17. En sixième lieu, pour les mêmes motifs, M. C n’est pas fondé à soutenir qu’en refusant de lui délivrer un titre de séjour, le préfet de Lot-et-Garonne aurait commis une erreur manifeste dans l’appréciation des conséquences de sa décision sur sa situation personnelle.
En ce qui concerne les décisions portant obligation de quitter le territoire français et fixant le pays de destination :
18. Pour les mêmes raisons que celles exposées plus haut en ce qui concerne la décision de refus de titre de séjour, M. C n’est pas fondé à soutenir qu’en lui faisant obligation de quitter le territoire français et en fixant le pays de destination, le préfet de Lot-et-Garonne aurait méconnu les stipulations de l’article 8 de la convention européenne de sauvegarde des droits de l’homme et des libertés fondamentales.
19. Il résulte de tout ce qui précède que la requête de M. C doit être rejetée, y compris les conclusions aux fins d’injonction et celles qu’il forme sur le fondement de l’article L. 761-1 du code de justice administrative.
D E C I D E :
Article 1er : La requête de M. C est rejetée.
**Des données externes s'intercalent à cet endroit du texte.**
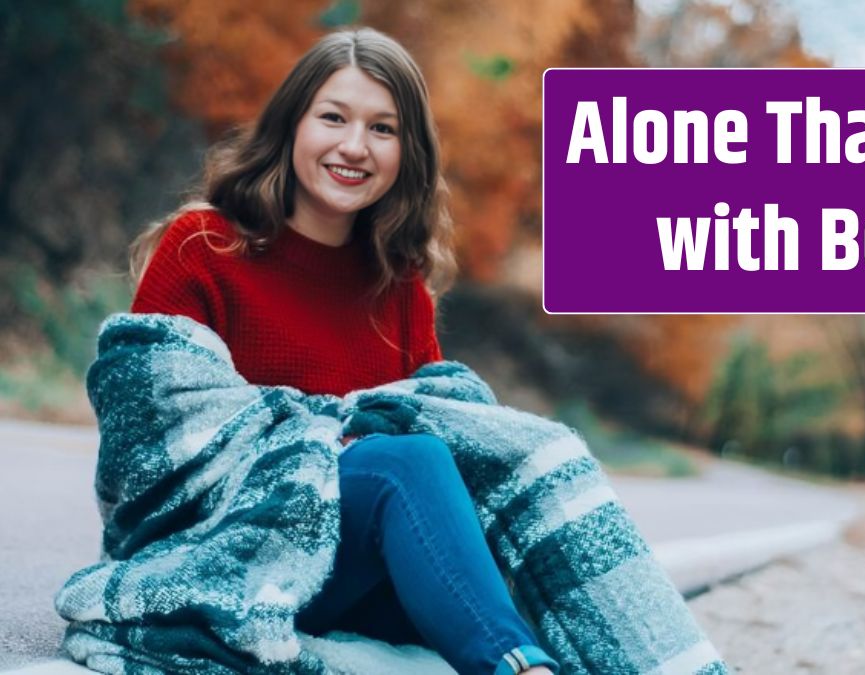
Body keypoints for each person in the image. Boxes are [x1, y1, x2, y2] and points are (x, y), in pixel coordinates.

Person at [128, 27, 557, 675]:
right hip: (218, 550)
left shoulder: (400, 284)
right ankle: (524, 668)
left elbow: (435, 425)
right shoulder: (202, 248)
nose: (354, 147)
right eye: (333, 117)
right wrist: (323, 447)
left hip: (338, 569)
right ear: (292, 125)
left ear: (406, 152)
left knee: (500, 544)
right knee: (404, 464)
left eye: (383, 129)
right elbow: (149, 449)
Article 2 : Le présent jugement sera notifié à M. B C et au préfet de Lot-et-Garonne.
Délibéré après l’audience du 18 décembre 2024, à laquelle siégeaient :
Mme Cabanne, présidente,
M. Pinturault, premier conseiller,
Mme Fazi-Leblanc, première conseillère.
Rendu public par mise à disposition au greffe le 8 janvier 2025.
Le rapporteur,
M. PINTURAULT
La présidente,
C. CABANNE La greffière,
M-A. PRADAL
La République mande et ordonne au préfet de Lot-et-Garonne, en ce qui le concerne ou à tous commissaires de justice à ce requis en ce qui concerne les voies de droit commun, contre les parties privées, de pourvoir à l’exécution de la présente décision.